According to many experts, the reason why gasoline prices are rising much faster than they fall is due to an economic concept known as “price asymmetry” – perhaps better known as “sticky” prices. Back in 1999, the US Energy Information Administration found that “data confirms the notion that retail gasoline prices appear asymmetric, typically rising more quickly than they fall.” This phenomenon is certainly nothing new, but appears particularly frustrating to more and more Americans still struggling with weak economic growth and high unemployment.

An article in today’s LA Times attempts to account for the recent price surge in California, noting:

Since the state’s one-week price surge of about 50 cents a gallon, California’s average price for a gallon of self-serve regular gasoline has declined 3.6 cents to $4.623, according to the Energy Department’s weekly survey released Monday, and 6.2 cents to $4.609, according to AAA‘s daily survey. The two surveys use different methodologies but usually move in the same direction and report averages within pennies of each other.

The price surge, nicknamed “Gasageddon” by analyst Tom Kloza, started Oct. 1 with a power failure at Exxon Mobil Corp.‘s Torrance refinery. Ordinarily, the disruption wouldn’t have been a big deal because the plant was back to normal a few days later.

But based on updated statistics received Friday by the California Energy Commission, it became clear that the refinery went down when the state was near the bottom of its five-year averages in fuel supplies, fuel production and in the stockpiles of components needed to make the state’s expensive blend of clean-burning gasoline, said Gordon Schremp, the agency’s senior fuels analyst.

“We have seen low inventories like this, but we didn’t have a price spike then because we didn’t have another refinery problem,” Schremp said. “Here, we had a significant refinery problem.”
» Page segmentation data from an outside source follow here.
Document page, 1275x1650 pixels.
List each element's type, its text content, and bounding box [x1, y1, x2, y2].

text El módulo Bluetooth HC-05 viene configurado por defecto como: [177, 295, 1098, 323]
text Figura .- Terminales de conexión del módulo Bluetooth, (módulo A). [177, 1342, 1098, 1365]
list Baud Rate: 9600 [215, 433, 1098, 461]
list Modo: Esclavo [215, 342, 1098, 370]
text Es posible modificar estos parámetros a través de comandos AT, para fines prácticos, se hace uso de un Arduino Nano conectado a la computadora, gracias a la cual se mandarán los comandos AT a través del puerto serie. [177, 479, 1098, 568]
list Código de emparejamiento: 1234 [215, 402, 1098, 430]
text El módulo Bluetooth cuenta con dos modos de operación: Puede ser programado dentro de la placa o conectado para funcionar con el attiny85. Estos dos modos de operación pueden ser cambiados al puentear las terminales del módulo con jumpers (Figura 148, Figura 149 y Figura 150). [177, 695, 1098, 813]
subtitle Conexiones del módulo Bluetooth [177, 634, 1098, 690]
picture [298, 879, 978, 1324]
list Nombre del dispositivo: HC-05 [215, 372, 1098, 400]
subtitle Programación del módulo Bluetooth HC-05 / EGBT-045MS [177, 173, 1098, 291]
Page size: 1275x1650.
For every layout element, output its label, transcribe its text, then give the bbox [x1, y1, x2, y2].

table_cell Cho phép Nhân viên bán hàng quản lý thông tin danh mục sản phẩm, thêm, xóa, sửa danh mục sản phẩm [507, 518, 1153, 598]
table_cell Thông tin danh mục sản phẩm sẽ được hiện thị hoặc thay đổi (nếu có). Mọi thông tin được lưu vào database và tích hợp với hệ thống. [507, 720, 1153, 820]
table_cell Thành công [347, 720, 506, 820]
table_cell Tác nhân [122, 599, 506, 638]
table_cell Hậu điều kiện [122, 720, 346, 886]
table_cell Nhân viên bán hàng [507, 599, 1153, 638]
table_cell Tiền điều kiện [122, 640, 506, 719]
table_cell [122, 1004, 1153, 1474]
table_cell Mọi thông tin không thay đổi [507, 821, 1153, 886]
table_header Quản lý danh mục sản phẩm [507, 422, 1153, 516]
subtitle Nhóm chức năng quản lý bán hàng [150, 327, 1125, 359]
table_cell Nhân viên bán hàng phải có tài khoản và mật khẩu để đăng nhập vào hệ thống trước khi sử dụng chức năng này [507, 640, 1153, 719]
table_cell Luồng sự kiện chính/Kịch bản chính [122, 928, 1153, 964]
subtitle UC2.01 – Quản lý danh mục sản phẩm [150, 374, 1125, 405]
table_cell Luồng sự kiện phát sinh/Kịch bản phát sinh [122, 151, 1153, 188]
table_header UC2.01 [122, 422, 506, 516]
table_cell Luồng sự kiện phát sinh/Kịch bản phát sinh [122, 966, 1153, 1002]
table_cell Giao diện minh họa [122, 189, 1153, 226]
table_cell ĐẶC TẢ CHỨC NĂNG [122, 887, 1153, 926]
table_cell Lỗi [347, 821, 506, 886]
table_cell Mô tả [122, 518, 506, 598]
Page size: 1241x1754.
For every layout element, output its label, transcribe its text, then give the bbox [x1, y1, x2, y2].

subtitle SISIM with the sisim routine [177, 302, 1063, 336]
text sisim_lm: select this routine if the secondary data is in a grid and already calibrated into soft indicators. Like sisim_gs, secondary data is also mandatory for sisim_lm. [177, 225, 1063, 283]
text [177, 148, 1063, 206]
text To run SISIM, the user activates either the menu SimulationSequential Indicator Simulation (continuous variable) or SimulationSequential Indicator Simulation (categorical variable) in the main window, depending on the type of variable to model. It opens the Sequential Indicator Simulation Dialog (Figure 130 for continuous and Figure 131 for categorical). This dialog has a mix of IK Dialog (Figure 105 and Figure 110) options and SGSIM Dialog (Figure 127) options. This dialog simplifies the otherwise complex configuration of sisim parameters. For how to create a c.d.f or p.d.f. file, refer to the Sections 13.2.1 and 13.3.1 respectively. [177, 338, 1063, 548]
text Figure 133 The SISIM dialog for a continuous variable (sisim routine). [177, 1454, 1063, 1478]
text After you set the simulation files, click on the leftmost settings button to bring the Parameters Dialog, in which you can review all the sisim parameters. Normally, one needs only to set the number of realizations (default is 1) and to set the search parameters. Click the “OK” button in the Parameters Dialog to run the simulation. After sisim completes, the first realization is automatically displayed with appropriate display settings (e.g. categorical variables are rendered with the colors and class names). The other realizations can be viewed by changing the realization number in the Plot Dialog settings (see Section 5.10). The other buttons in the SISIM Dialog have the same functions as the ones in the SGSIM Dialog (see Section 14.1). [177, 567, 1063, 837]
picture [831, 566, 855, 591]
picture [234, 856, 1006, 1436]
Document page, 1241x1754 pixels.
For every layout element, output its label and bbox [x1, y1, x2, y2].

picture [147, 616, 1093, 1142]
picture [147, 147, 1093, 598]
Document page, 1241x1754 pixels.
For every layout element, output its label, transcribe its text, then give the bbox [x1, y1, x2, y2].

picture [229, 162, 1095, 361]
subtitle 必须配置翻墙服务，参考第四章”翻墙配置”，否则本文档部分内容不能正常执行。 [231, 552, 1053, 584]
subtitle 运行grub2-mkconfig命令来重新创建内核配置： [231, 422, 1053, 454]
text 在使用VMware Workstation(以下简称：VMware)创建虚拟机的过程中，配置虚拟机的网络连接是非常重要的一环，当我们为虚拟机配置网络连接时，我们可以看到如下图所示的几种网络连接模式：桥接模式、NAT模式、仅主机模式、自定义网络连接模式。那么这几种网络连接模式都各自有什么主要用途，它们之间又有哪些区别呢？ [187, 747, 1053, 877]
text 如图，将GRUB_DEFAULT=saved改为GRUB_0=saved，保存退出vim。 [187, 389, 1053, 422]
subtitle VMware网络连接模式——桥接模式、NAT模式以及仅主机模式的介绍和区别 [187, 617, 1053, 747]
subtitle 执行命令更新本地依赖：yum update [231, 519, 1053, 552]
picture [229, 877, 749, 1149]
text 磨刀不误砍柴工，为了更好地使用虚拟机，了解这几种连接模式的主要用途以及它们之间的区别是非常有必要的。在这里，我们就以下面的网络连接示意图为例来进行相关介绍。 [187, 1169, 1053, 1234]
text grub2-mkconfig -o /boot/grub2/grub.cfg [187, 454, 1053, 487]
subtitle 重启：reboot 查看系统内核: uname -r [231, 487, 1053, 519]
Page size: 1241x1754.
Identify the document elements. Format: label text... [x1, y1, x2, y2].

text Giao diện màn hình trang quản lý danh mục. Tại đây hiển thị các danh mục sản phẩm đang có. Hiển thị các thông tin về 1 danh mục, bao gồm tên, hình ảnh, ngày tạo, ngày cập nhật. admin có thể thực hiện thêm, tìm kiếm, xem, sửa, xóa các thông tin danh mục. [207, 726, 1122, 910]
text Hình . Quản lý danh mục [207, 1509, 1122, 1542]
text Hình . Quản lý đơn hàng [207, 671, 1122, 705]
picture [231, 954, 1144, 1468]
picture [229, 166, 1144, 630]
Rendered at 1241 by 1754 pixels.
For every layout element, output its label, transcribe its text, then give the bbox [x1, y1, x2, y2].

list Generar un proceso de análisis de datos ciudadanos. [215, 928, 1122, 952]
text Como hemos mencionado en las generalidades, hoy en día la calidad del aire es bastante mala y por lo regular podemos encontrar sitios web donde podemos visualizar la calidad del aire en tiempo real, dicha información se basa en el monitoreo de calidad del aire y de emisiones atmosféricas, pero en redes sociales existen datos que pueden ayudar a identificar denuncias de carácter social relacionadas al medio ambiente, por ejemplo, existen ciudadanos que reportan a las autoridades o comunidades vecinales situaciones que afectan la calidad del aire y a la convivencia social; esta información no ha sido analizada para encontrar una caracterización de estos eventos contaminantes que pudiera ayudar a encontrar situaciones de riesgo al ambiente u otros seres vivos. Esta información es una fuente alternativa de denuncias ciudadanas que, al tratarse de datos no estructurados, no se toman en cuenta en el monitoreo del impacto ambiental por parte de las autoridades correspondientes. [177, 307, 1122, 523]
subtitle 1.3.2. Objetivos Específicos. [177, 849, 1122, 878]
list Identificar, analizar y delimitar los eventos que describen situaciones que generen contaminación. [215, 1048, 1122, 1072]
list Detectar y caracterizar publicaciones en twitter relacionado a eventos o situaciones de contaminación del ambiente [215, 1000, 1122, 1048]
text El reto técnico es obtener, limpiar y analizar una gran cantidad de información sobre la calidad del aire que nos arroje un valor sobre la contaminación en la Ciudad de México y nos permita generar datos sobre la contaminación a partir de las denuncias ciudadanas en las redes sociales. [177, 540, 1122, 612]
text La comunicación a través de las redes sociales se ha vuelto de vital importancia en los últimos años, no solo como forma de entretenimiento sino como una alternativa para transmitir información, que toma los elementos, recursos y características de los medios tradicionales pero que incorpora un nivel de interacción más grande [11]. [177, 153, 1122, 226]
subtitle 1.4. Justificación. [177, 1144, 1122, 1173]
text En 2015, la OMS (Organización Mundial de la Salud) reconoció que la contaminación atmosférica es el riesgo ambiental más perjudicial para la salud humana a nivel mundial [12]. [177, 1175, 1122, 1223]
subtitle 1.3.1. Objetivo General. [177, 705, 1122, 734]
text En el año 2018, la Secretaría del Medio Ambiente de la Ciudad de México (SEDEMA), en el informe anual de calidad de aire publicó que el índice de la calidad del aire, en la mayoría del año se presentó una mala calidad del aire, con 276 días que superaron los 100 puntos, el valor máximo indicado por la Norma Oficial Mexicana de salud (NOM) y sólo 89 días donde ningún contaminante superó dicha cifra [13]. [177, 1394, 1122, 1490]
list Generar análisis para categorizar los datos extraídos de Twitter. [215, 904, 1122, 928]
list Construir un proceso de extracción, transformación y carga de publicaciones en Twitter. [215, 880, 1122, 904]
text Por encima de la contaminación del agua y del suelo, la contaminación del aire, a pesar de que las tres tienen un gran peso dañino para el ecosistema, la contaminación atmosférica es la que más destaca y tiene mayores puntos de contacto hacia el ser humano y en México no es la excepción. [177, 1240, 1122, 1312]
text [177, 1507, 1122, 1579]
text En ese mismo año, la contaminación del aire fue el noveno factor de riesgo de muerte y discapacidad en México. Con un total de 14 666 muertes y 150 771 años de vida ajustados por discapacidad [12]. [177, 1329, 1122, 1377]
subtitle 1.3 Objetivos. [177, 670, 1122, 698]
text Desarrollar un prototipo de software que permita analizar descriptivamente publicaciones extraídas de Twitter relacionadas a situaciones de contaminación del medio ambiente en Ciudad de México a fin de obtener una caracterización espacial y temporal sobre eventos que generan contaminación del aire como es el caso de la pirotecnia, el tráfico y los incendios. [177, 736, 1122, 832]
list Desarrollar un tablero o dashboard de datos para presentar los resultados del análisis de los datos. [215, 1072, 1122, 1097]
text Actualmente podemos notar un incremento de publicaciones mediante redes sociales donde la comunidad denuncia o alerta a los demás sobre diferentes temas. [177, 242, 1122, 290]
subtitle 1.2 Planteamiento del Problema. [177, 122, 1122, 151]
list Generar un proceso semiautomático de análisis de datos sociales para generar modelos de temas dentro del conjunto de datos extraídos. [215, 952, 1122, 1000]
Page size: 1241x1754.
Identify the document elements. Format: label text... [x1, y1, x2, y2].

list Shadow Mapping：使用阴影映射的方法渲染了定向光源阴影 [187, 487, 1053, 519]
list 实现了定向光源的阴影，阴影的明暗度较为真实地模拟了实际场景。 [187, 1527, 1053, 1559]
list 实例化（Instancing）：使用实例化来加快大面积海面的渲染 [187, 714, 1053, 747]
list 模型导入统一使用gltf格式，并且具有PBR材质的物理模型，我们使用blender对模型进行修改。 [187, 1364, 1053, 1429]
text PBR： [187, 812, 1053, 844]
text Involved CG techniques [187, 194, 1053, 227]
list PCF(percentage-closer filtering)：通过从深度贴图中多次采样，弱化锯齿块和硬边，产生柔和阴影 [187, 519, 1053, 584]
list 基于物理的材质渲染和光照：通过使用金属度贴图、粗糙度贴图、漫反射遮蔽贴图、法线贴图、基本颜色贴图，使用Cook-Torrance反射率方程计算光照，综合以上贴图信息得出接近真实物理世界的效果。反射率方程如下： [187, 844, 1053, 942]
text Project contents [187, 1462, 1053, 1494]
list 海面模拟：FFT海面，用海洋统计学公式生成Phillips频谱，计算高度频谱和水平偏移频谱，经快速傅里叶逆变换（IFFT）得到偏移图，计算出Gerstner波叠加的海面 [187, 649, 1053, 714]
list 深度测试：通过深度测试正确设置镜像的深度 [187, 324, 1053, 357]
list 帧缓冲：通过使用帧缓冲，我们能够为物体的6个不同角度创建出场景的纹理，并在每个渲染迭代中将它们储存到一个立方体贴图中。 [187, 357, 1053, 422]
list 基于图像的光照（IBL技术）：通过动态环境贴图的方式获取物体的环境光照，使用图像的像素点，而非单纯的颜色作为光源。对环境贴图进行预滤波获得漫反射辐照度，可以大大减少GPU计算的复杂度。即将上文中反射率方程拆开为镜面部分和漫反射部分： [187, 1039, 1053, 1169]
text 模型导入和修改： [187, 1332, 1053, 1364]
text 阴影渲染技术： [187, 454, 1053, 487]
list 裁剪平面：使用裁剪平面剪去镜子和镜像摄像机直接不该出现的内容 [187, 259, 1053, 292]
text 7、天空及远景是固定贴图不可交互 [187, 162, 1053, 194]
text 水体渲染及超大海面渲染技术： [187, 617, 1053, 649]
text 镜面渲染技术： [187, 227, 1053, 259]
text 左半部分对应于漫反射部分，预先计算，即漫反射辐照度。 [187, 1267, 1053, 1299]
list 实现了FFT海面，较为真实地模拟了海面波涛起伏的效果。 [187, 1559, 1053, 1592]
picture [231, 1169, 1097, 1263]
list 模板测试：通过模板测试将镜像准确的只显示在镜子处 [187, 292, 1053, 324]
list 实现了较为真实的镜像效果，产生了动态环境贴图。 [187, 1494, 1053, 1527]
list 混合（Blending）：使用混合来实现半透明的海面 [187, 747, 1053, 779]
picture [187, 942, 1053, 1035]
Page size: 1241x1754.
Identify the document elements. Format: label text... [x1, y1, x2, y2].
The Torrance refinery is the fifth largest of 14 gasoline-producing facilities in California. What’s more, the state’s third biggest refinery, Chevron Corp.’s plant in Richmond, has been in limited production since a fire in August.

That explains the rocket phase. The feather stage happens because once the crisis has passed “there’s always a reluctance among gas station owners to drop prices too quickly,” said Kloza, chief oil analyst for the Oil Price Information Service.

Another reason, Hahn said, is that the expensive gasoline has to be sold before cheaper supplies can be purchased.

This phenomenon of “downward stickiness” in the price of gasoline is yet another reason why locking in gas prices when they’re low would do so much to help small businesses as well as everyday people.